The Randall Museum in San Francisco hosts a large HO-scale model model railroad. Created by the Golden Gate Model Railroad Club starting in 1961, the layout was donated to the Museum in 2015. Since then I have started automatizing trains running on the layout. I am also the model railroad maintainer. This blog describes various updates on the Randall project and I maintain a separate blog for all my electronics not directly related to Randall.
2018-12-15 - Automation Train Changes
Category Randall
The main automated route operates two trains in alternance. We used to have an Amtrak GE engine with one coach car, and a Santa Fe pulling that little freight train.
The Santa Fe engine started acting up the couple last weeks -- for some reason the engine’s decoder would have its direction inverted and it would decide to run backwards when asked to run forward. When I noticed that, I immediately checked the decoder’s direction bit on the DCC programming track and it was correct. So fine, I inverted the direction bit in the decoder. Put the train back on the track and at the first turnout it derails. Grrr. Crawl in there to re-rail it and… it’s back to the normal direction of running. That made no sense.
Then a few days later it acted up the same way, but this time I wasn’t around. One second the train is at the station, and I hear it starting, and the next thing I notice is the train stopped a few feet away… in the wrong direction. And stalled apparently, which was fortunate. Time to change the engine.
The initial goal was to replace the Santa Fe engine by an MTH SP GP35 #6580 that Jim got. After spending some time on it, I just gave up in frustration.

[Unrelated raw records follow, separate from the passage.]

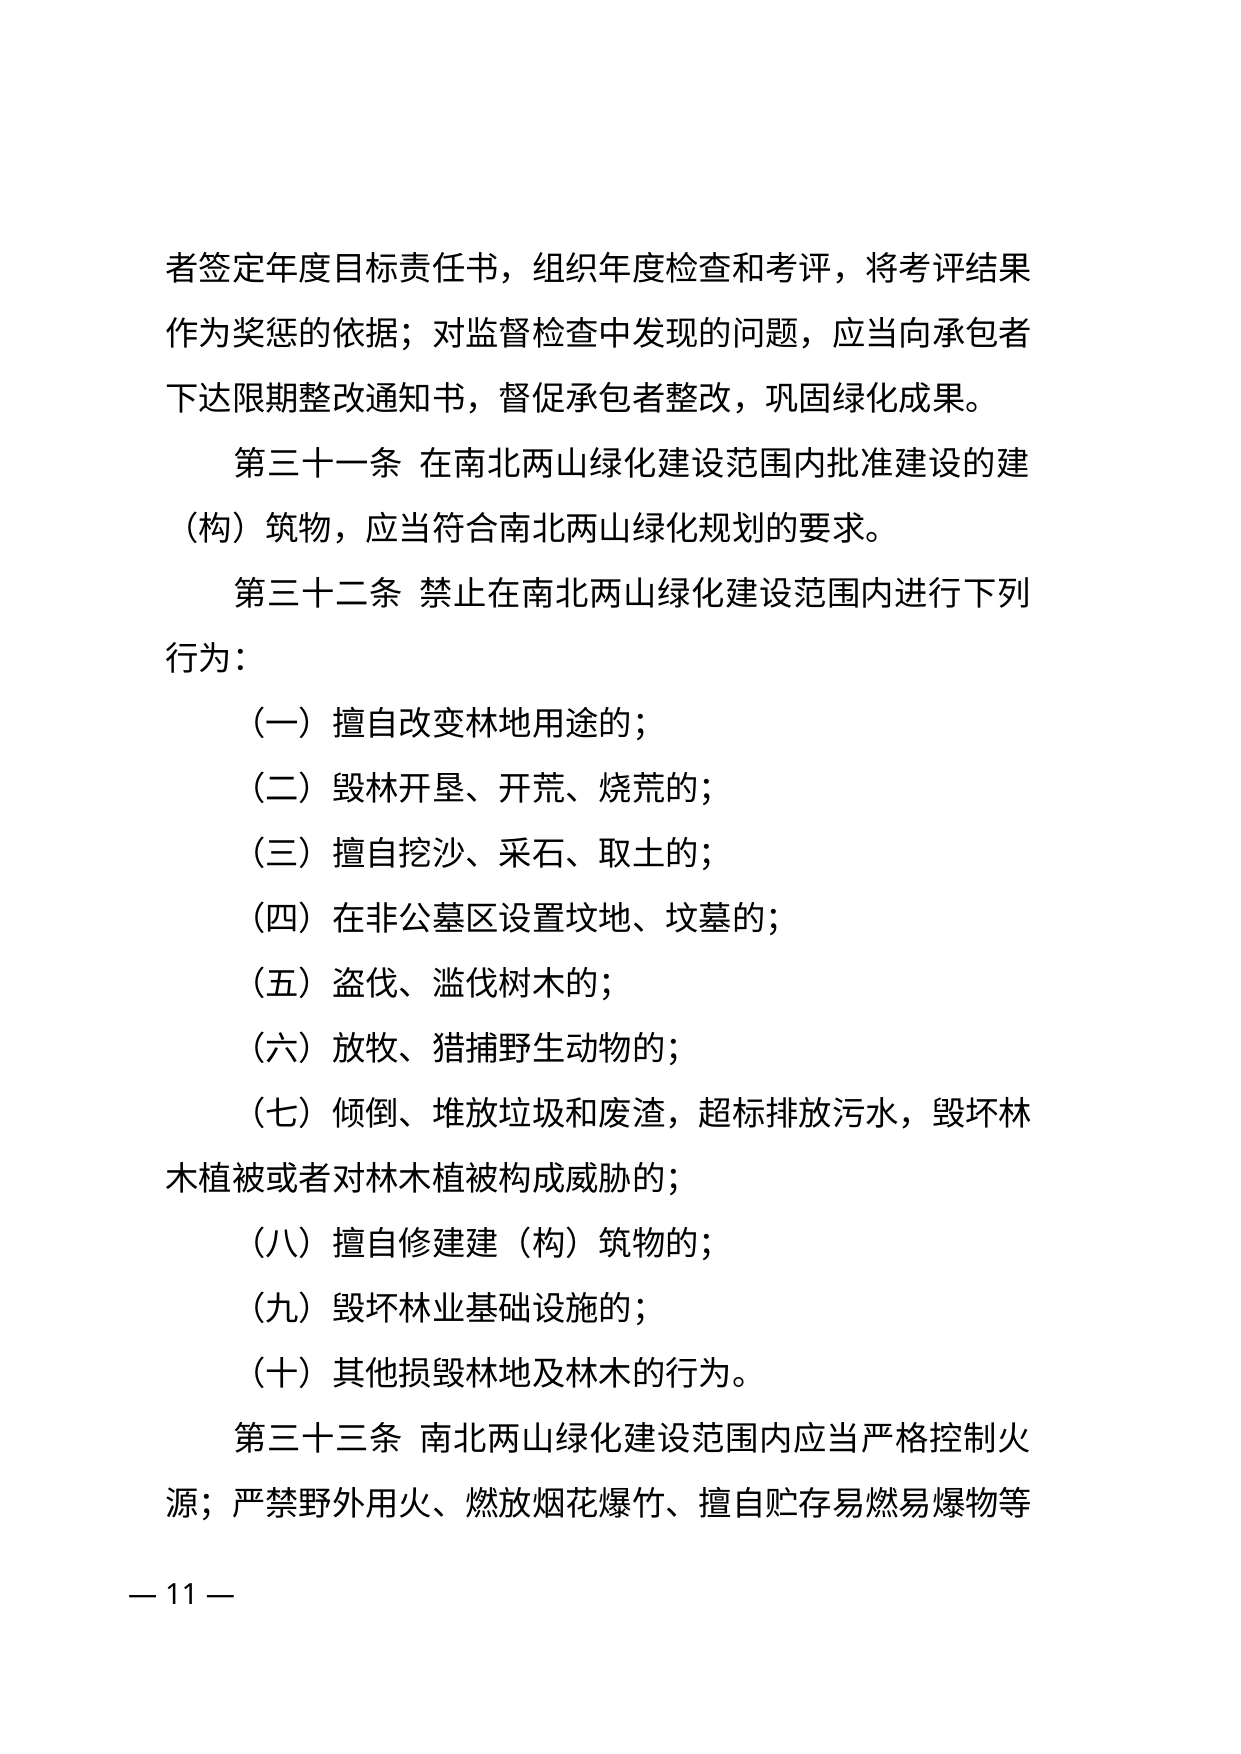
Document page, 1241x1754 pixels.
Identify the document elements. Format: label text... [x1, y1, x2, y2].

text （二）毁林开垦、开荒、烧荒的； [165, 753, 1032, 818]
text （六）放牧、猎捕野生动物的； [165, 1013, 1032, 1078]
text （三）擅自挖沙、采石、取土的； [165, 818, 1032, 883]
text （一）擅自改变林地用途的； [165, 688, 1032, 753]
text （四）在非公墓区设置坟地、坟墓的； [165, 883, 1032, 948]
text （五）盗伐、滥伐树木的； [165, 948, 1032, 1013]
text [165, 233, 1032, 428]
text 第三十二条 禁止在南北两山绿化建设范围内进行下列行为： [165, 558, 1032, 688]
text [165, 1403, 1032, 1533]
text （十）其他损毁林地及林木的行为。 [165, 1338, 1032, 1403]
text （七）倾倒、堆放垃圾和废渣，超标排放污水，毁坏林木植被或者对林木植被构成威胁的； [165, 1078, 1032, 1208]
text 第三十一条 在南北两山绿化建设范围内批准建设的建（构）筑物，应当符合南北两山绿化规划的要求。 [165, 428, 1032, 558]
text （八）擅自修建建（构）筑物的； [165, 1208, 1032, 1273]
text （九）毁坏林业基础设施的； [165, 1273, 1032, 1338]
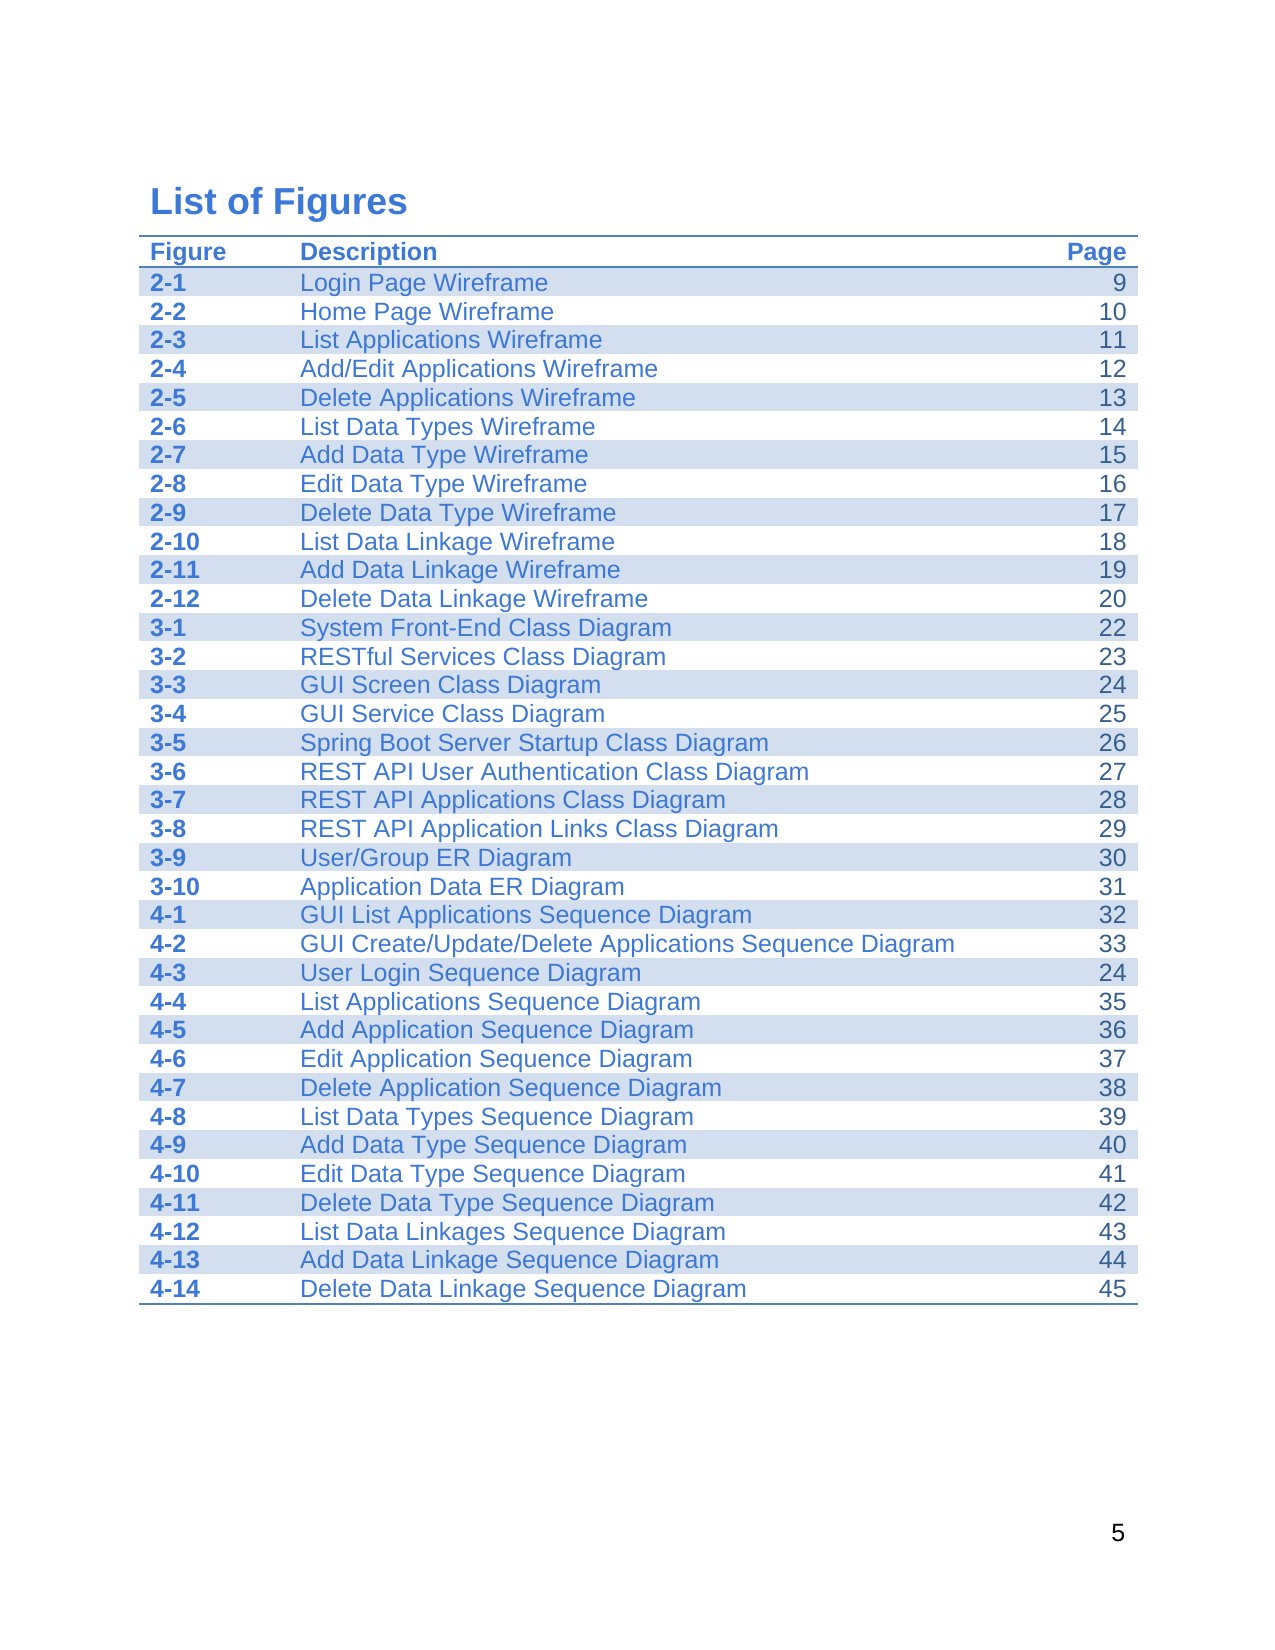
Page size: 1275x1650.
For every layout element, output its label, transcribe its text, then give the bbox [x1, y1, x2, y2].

table_cell 14 [988, 440, 1138, 469]
table_cell 4-14 [139, 1274, 289, 1303]
table_cell REST API Applications Class Diagram [289, 785, 988, 814]
table_cell 2-5 [139, 383, 289, 411]
table_cell 2-8 [139, 469, 289, 498]
table_cell 39 [988, 1159, 1138, 1188]
table_cell List Applications Wireframe [289, 325, 988, 354]
table_cell 17 [988, 526, 1138, 555]
table_cell 31 [988, 900, 1138, 929]
table_cell 2-12 [139, 584, 289, 613]
table_cell 2-2 [139, 296, 289, 325]
table_cell List Data Types Wireframe [289, 411, 988, 440]
table_cell 23 [988, 670, 1138, 699]
subtitle List of Figures [150, 179, 1126, 222]
table_cell Delete Data Type Wireframe [289, 498, 988, 526]
table_cell 4-4 [139, 986, 289, 1015]
table_cell 38 [988, 1130, 1138, 1159]
table_cell 2-1 [139, 268, 289, 296]
table_cell 24 [988, 699, 1138, 728]
table_cell Spring Boot Server Startup Class Diagram [289, 728, 988, 756]
table_cell 26 [988, 756, 1138, 785]
table_cell 13 [988, 411, 1138, 440]
table_cell Application Data ER Diagram [289, 871, 988, 900]
table_cell List Applications Sequence Diagram [289, 986, 988, 1015]
table_cell 37 [988, 1073, 1138, 1101]
table_cell User/Group ER Diagram [289, 843, 988, 871]
table_cell 18 [988, 555, 1138, 584]
table_cell 2-11 [139, 555, 289, 584]
table_cell 29 [988, 843, 1138, 871]
table_cell 4-12 [139, 1216, 289, 1245]
table_cell GUI Screen Class Diagram [289, 670, 988, 699]
table_cell 36 [988, 1044, 1138, 1073]
table_cell 8 [988, 268, 1138, 296]
table_cell 25 [988, 728, 1138, 756]
table_cell Add Data Type Sequence Diagram [289, 1130, 988, 1159]
table_cell List Data Types Sequence Diagram [289, 1101, 988, 1130]
table_cell 43 [988, 1274, 1138, 1303]
table_cell Delete Data Type Sequence Diagram [289, 1188, 988, 1216]
table_cell Add Data Linkage Sequence Diagram [289, 1245, 988, 1274]
table_cell List Data Linkage Wireframe [289, 526, 988, 555]
table_header Description [289, 237, 988, 266]
table_cell 2-6 [139, 411, 289, 440]
table_cell 41 [988, 1216, 1138, 1245]
table_cell 2-3 [139, 325, 289, 354]
table_cell Delete Data Linkage Wireframe [289, 584, 988, 613]
table_cell List Data Linkages Sequence Diagram [289, 1216, 988, 1245]
table_cell 4-11 [139, 1188, 289, 1216]
table_cell 32 [988, 929, 1138, 958]
table_cell 3-8 [139, 814, 289, 843]
table_cell Delete Applications Wireframe [289, 383, 988, 411]
table_cell Add Data Type Wireframe [289, 440, 988, 469]
table_cell 11 [988, 354, 1138, 383]
table_cell Delete Application Sequence Diagram [289, 1073, 988, 1101]
table_cell 4-3 [139, 958, 289, 986]
table_cell Login Page Wireframe [289, 268, 988, 296]
table_cell Edit Data Type Sequence Diagram [289, 1159, 988, 1188]
table_cell 35 [988, 1015, 1138, 1044]
table_cell Edit Application Sequence Diagram [289, 1044, 988, 1073]
table_cell 4-8 [139, 1101, 289, 1130]
table_cell 27 [988, 785, 1138, 814]
table_cell 9 [988, 296, 1138, 325]
table_cell 40 [988, 1188, 1138, 1216]
table_cell 30 [988, 871, 1138, 900]
table_cell 4-1 [139, 900, 289, 929]
table_cell 3-9 [139, 843, 289, 871]
table_cell 42 [988, 1245, 1138, 1274]
table_cell Add Application Sequence Diagram [289, 1015, 988, 1044]
table_cell 19 [988, 584, 1138, 613]
table_cell Add Data Linkage Wireframe [289, 555, 988, 584]
table_cell 12 [988, 383, 1138, 411]
table_cell System Front-End Class Diagram [289, 613, 988, 641]
table_cell 4-2 [139, 929, 289, 958]
table_cell 21 [988, 613, 1138, 641]
table_cell 16 [988, 498, 1138, 526]
table_cell 4-6 [139, 1044, 289, 1073]
table_cell 10 [988, 325, 1138, 354]
table_header Figure [139, 237, 289, 266]
table_cell 23 [988, 958, 1138, 986]
table_cell Add/Edit Applications Wireframe [289, 354, 988, 383]
table_cell REST API Application Links Class Diagram [289, 814, 988, 843]
table_cell 28 [988, 814, 1138, 843]
table_cell 34 [988, 986, 1138, 1015]
table_cell Edit Data Type Wireframe [289, 469, 988, 498]
table_cell 4-13 [139, 1245, 289, 1274]
table_cell 22 [988, 641, 1138, 670]
table_cell RESTful Services Class Diagram [289, 641, 988, 670]
table_cell 4-7 [139, 1073, 289, 1101]
table_cell 3-10 [139, 871, 289, 900]
table_cell 15 [988, 469, 1138, 498]
table_cell 3-6 [139, 756, 289, 785]
table_cell GUI Service Class Diagram [289, 699, 988, 728]
table_cell 4-5 [139, 1015, 289, 1044]
table_cell 4-10 [139, 1159, 289, 1188]
table_cell 3-4 [139, 699, 289, 728]
table_cell Delete Data Linkage Sequence Diagram [289, 1274, 988, 1303]
table_header Page [988, 237, 1138, 266]
table_cell 3-1 [139, 613, 289, 641]
table_cell GUI Create/Update/Delete Applications Sequence Diagram [289, 929, 988, 958]
table_cell REST API User Authentication Class Diagram [289, 756, 988, 785]
table_cell GUI List Applications Sequence Diagram [289, 900, 988, 929]
table_cell 3-3 [139, 670, 289, 699]
table_cell User Login Sequence Diagram [289, 958, 988, 986]
table_cell 2-9 [139, 498, 289, 526]
table_cell 2-4 [139, 354, 289, 383]
table_cell 3-5 [139, 728, 289, 756]
table_cell 38 [988, 1101, 1138, 1130]
table_cell 2-10 [139, 526, 289, 555]
table_cell 4-9 [139, 1130, 289, 1159]
table_cell Home Page Wireframe [289, 296, 988, 325]
table_cell 3-2 [139, 641, 289, 670]
table_cell 3-7 [139, 785, 289, 814]
table_cell 2-7 [139, 440, 289, 469]
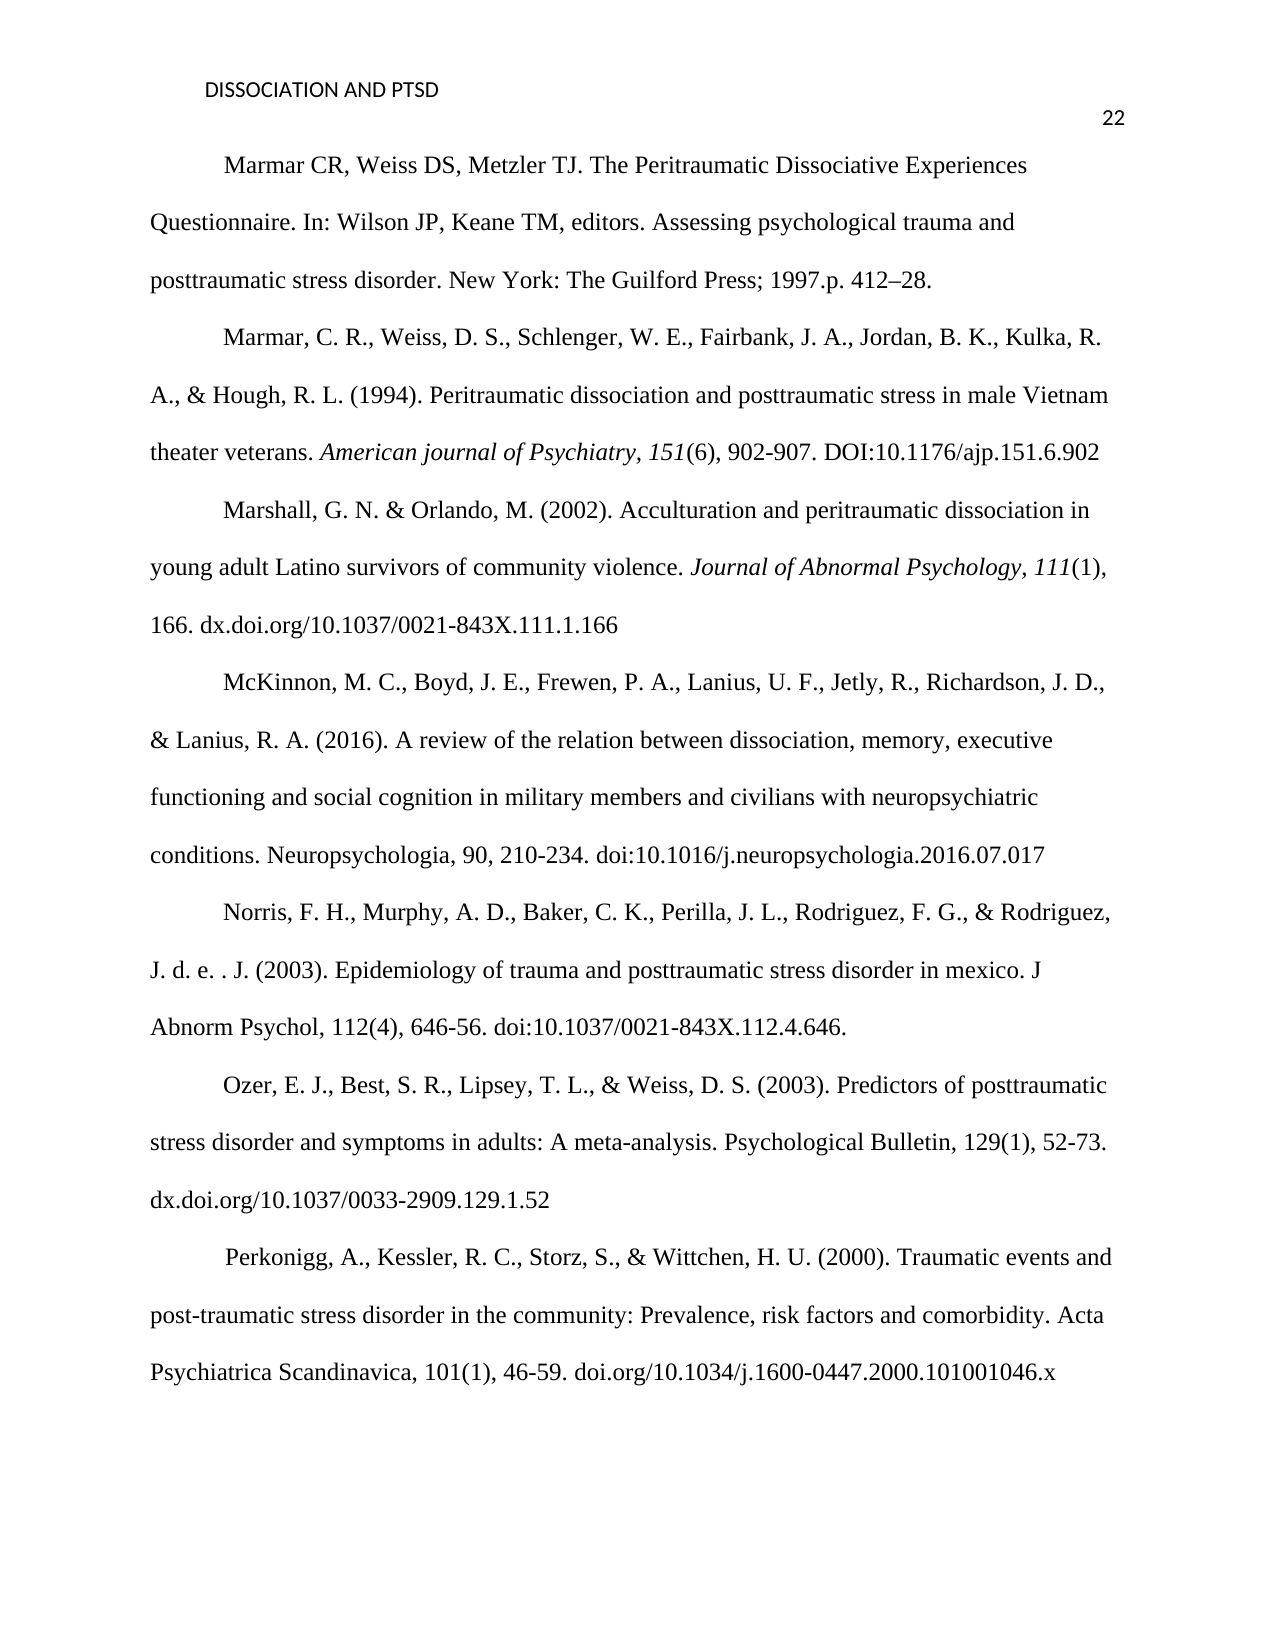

The coupler height was not proper and it disconnected pretty much every time I tried to use it. It also managed to derail on the problematic T311 turnout. And the nail in the coffin is that I hate how MTH is doing the sound startup -- the problem is that most DCC functions are toggles, not on/off functions. Instead of having a “turn sound on function” like on most decoder, we have a “toggle sound on/off”. But the computer has no way to know the current state, it can just blindly toggle between whatever is the current state and the other state. That kind of uncertainty doesn’t work in automation.
Instead I used an SP #2468 switcher which ironically Jim got just for that purpose a while ago. Back then I decided to not use it as that engine is painfully slow. BLI made a good job replicating the speed from these EMD SW1500 -- and they did an excellent job at the details, sound and lights. It’s a pleasure to watch it run and visitors will have all the time in world to see it.
One the passenger side, the Amtrak train is replaced by a UP SD70 pulling a single UP coach, which is fairly amusing. That’s a lot of engine for just the one car :-) It runs really well and was actually quite fast so I had to drastically reduce its speed, especially in the return trip crossing the problematic cross-over at T321 followed by the S curve at T311. That said it’s quite eye catchy in yellow like this.